All of these facts were expressed most impressively by the Javanese poet Noto Suroto (1920) in his famous poem Wayang, translated in 1959 from the Dutch version by Frits A. Wagner in his book Arts of the World:

O Lord, let me be a wayang in Thy hands.

Whether I be hero or demon, king or commoner, animal, plant or tree, let me be a wayang in Thy hands.

Then shall I speak your tongue, whether I be valiant in the turmoil of battle or small as a child at play amongst the waringins (banyan tree).

This life of mine on earth is filled with toil and strife, and my enemies, who are many, mock me.

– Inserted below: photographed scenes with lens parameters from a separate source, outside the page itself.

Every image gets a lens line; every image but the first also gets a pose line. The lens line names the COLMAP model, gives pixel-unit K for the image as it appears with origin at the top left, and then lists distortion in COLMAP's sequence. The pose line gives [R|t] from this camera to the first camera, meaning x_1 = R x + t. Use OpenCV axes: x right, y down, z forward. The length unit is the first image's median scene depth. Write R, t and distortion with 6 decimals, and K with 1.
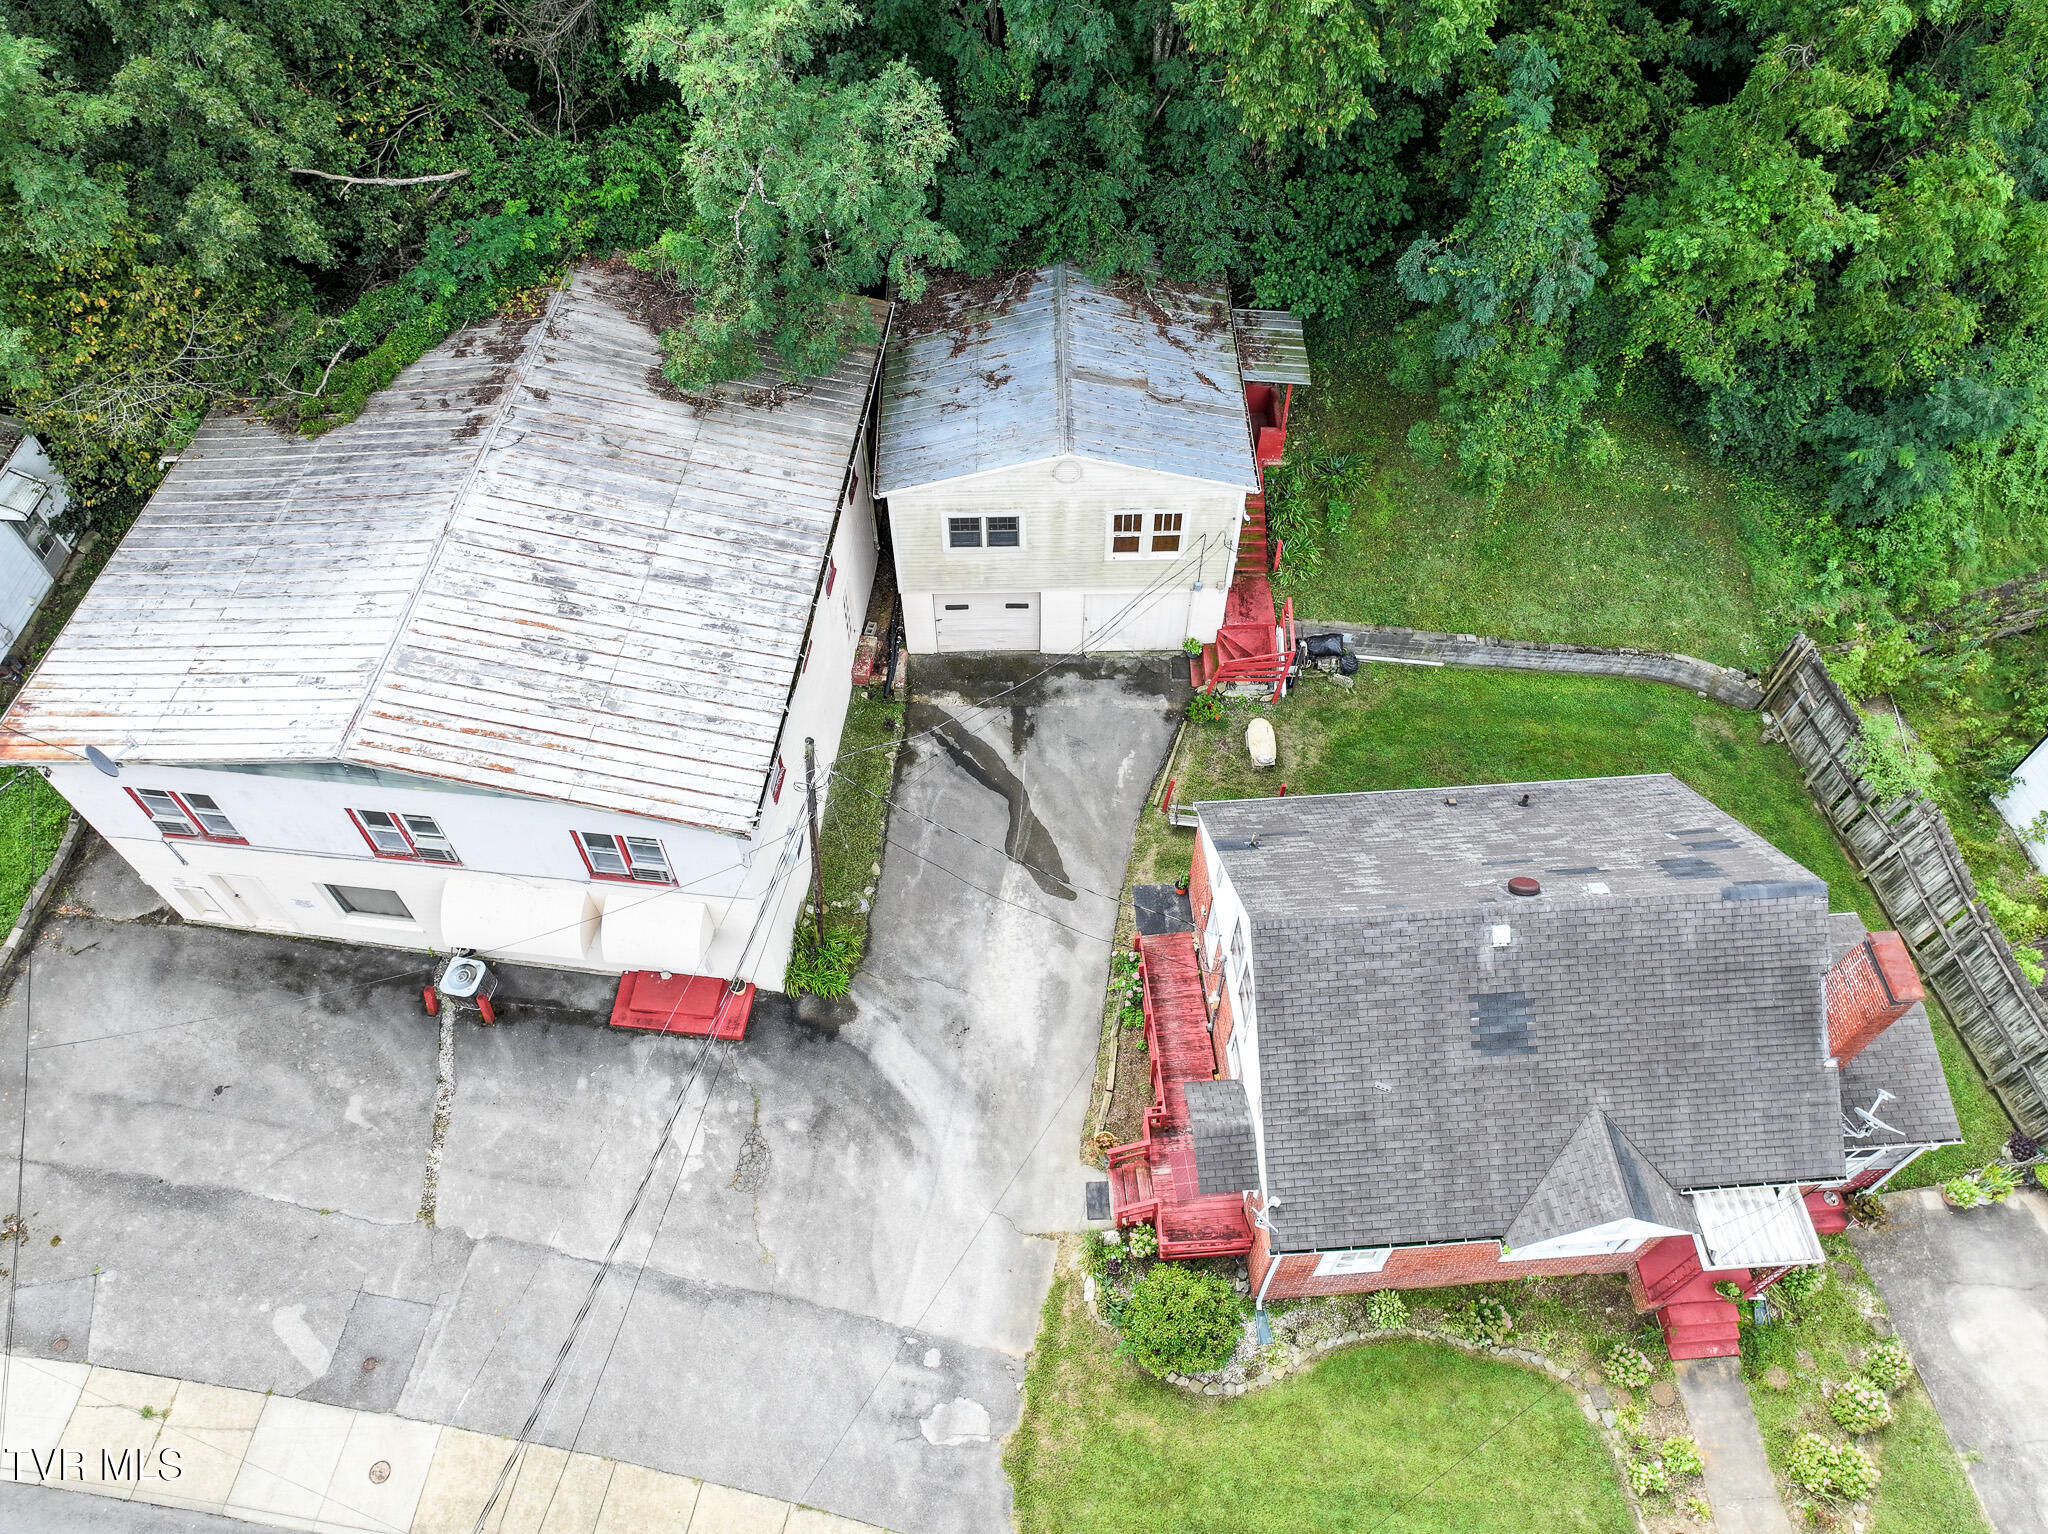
lens RADIAL K [[1435.7, 0, 1031.7], [0, 1435.7, 760.5], [0, 0, 1]] dist [0.000653, 0.008719]
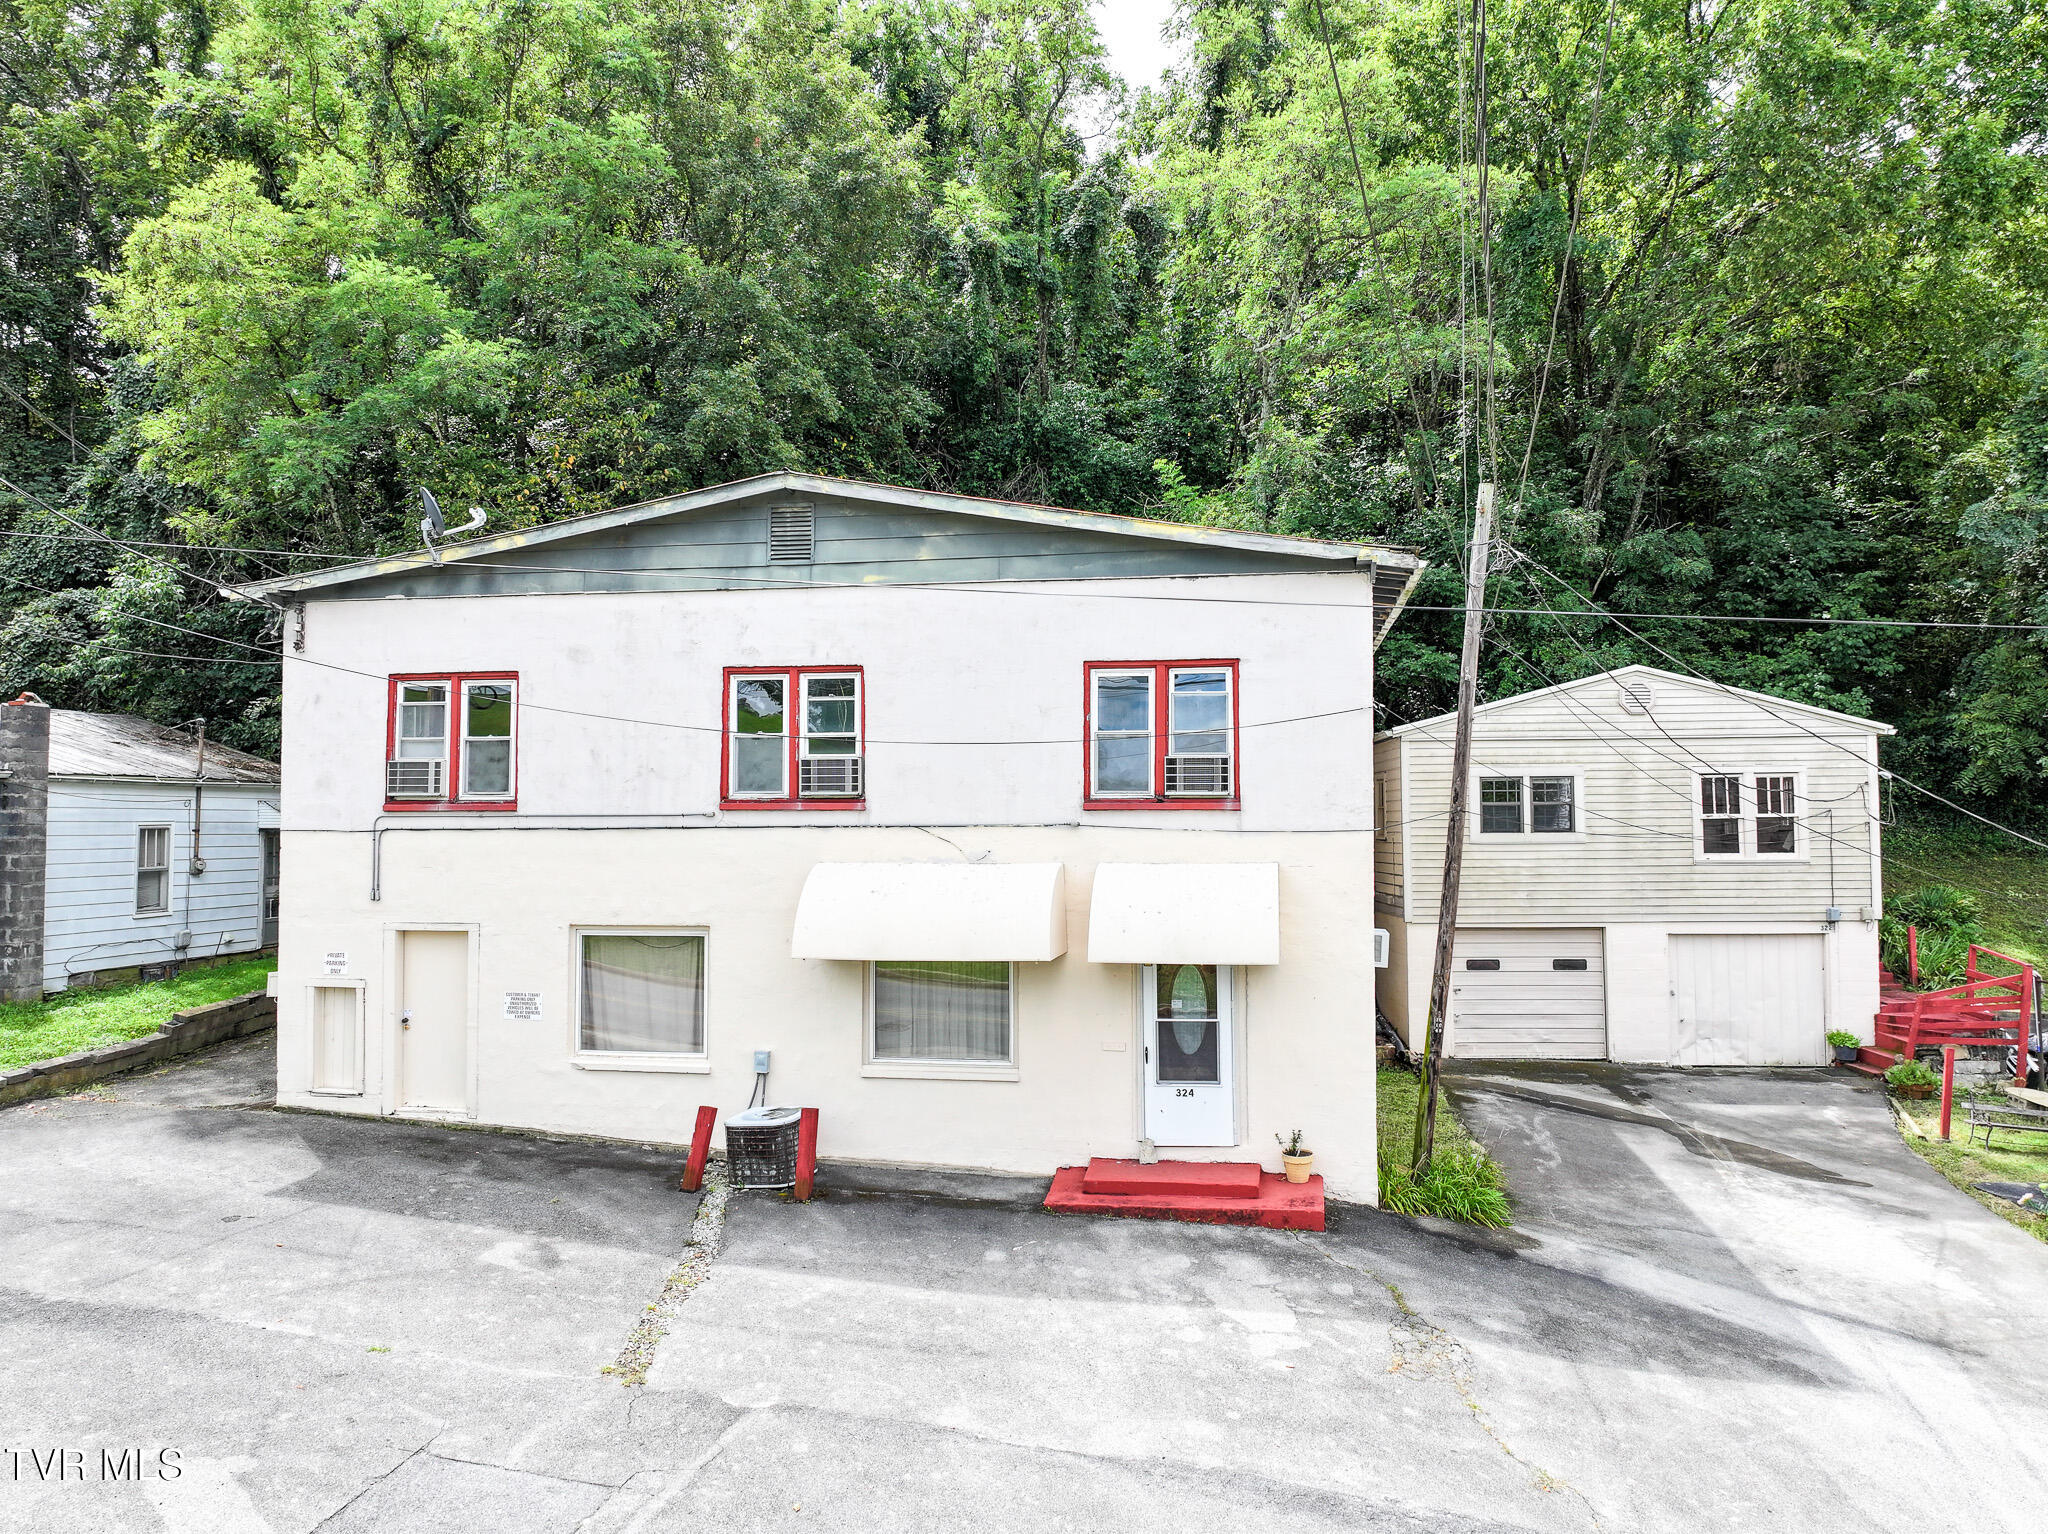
lens RADIAL K [[1433.9, 0, 1035.5], [0, 1433.9, 761.1], [0, 0, 1]] dist [0.008555, 0.007263]
pose [[0.998285, -0.006553, -0.058180, -0.264561], [-0.045120, 0.547154, -0.835815, 0.503050], [0.037311, 0.837006, 0.545920, 0.602245]]
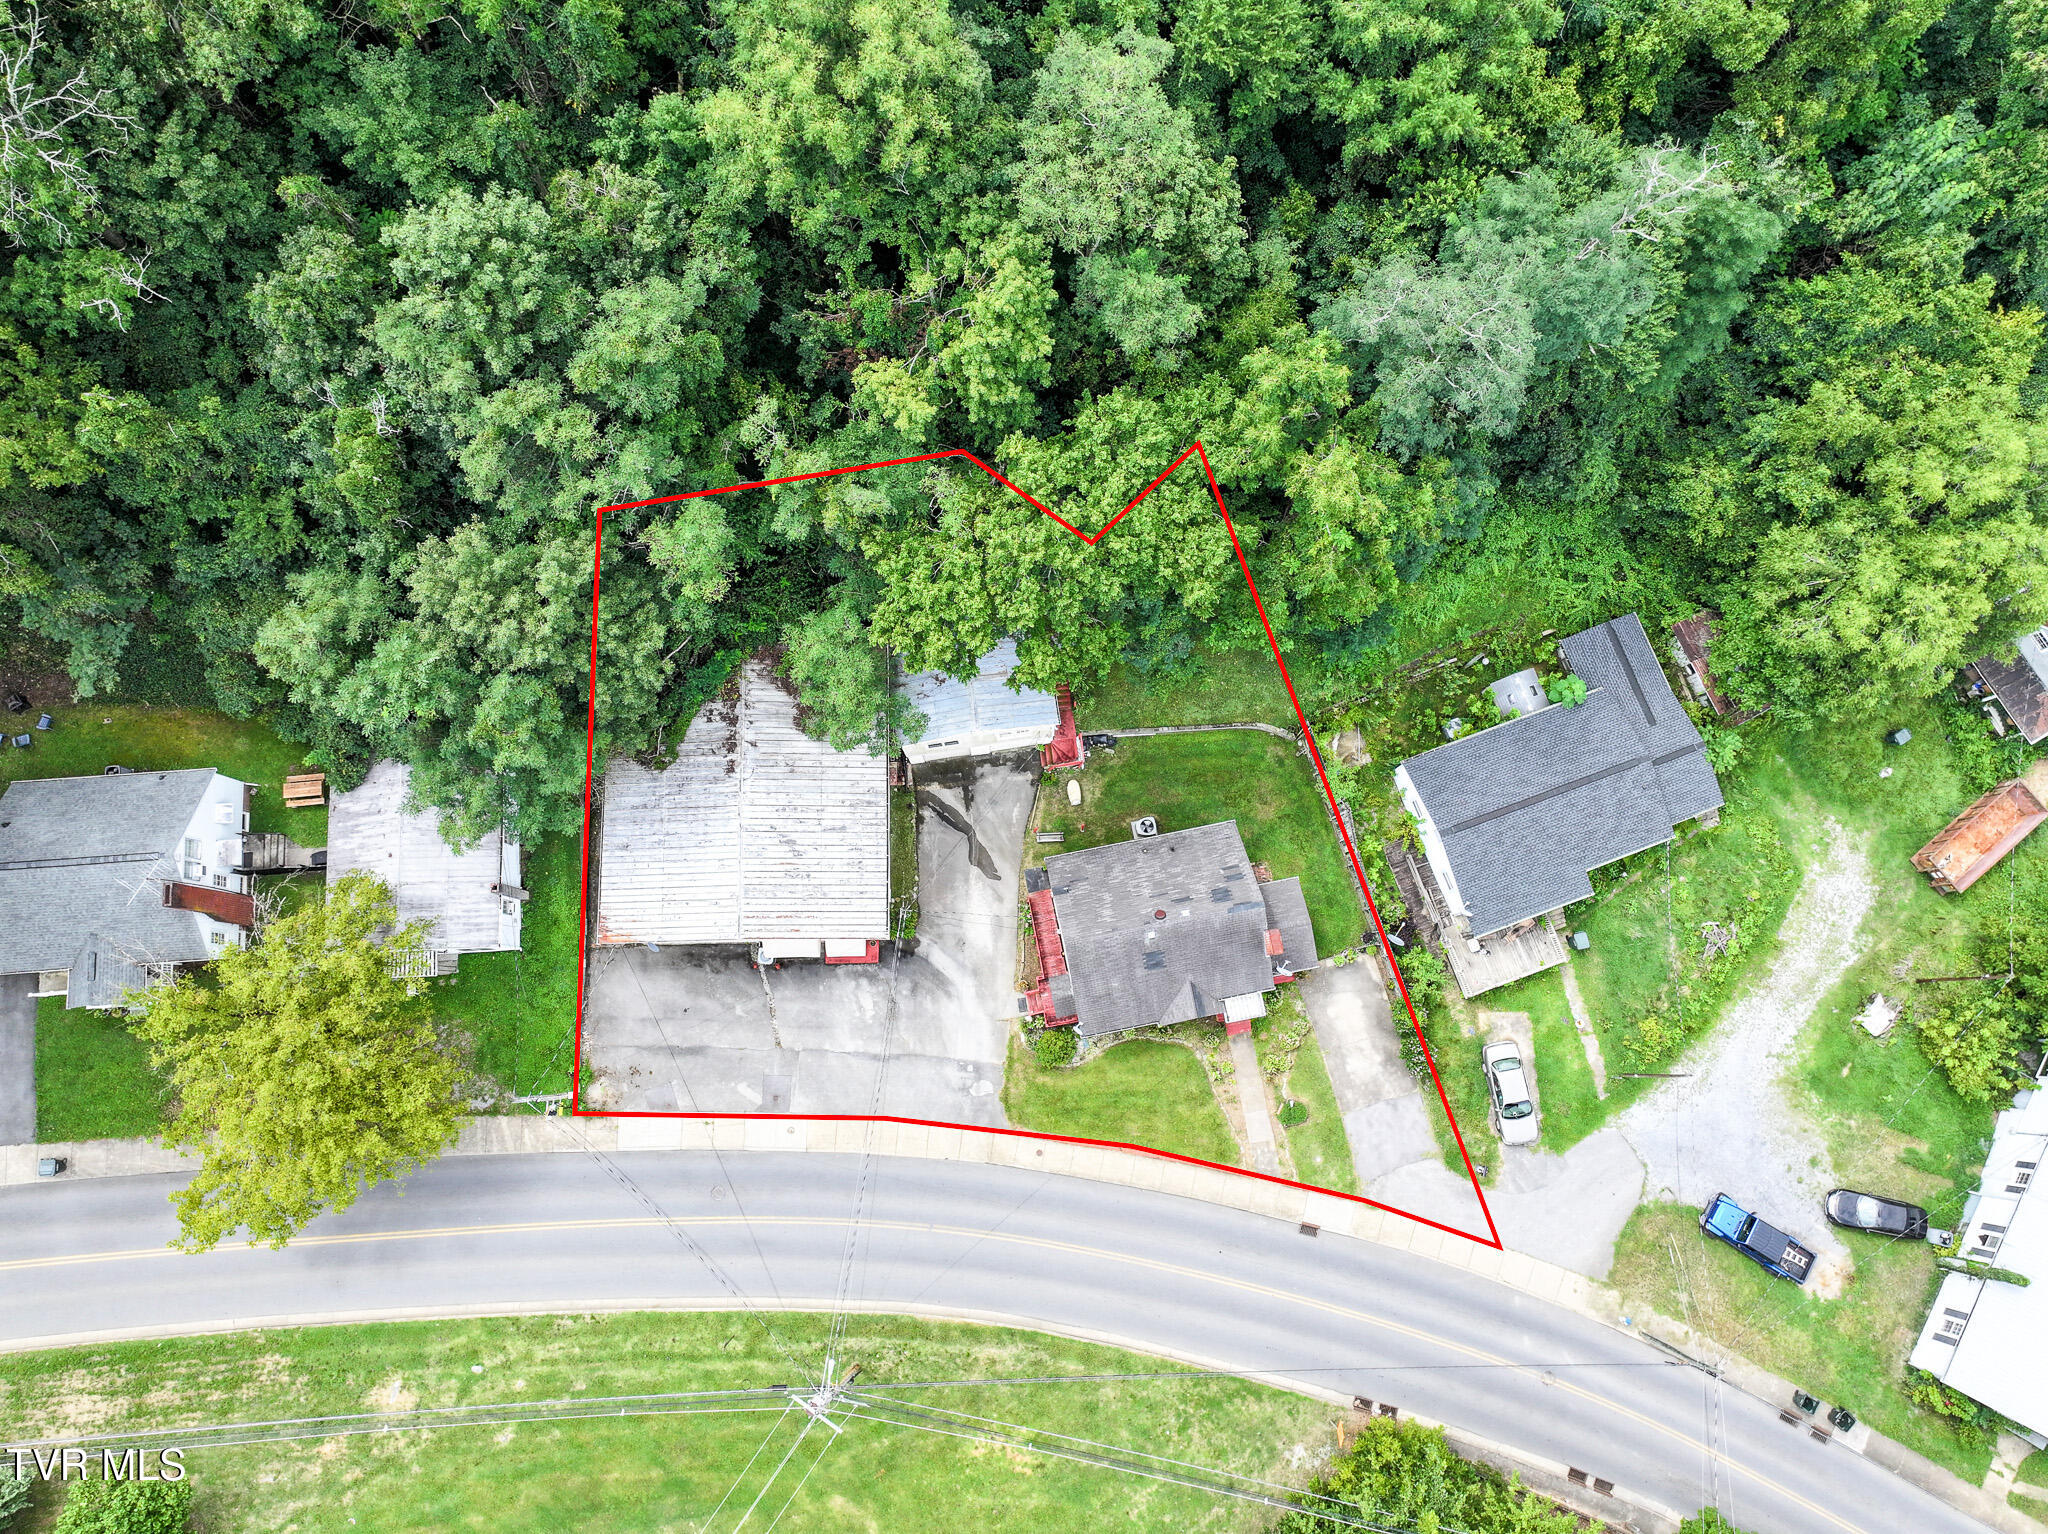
lens RADIAL K [[1435.7, 0, 1031.7], [0, 1435.7, 760.5], [0, 0, 1]] dist [0.000653, 0.008719]
pose [[0.991973, -0.124056, 0.024473, 0.050798], [0.102024, 0.899575, 0.424683, -1.173160], [-0.074700, -0.418778, 0.905011, -1.171012]]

Their ridicule flies to its target swifter than plumed arrows; their words strike deeper than krises.

My struggle is not yet at an end.

And soon Thou wilst take me, and I shall lie amongst the thousands in darkness.

And my struggle is not yet at an end; still my enemies dance.

Lord, let me be a wayang in Thy hands.

Then after a hundred or a thousand years,

Thy hand will bestow upon my life movement once more.

Then, one day when my time has come for Thy eternity,

Thou wilst call me to Thee again and I shall speak and contend anew.

And one day my enemies will be silenced, and the demon will lie prostrate on the ground.

O Lord, let me be a wayang in Thy hands.

The writer teaches in the department of letters at Dr. Sutomo University and is studying at Denpasar's Udayana University.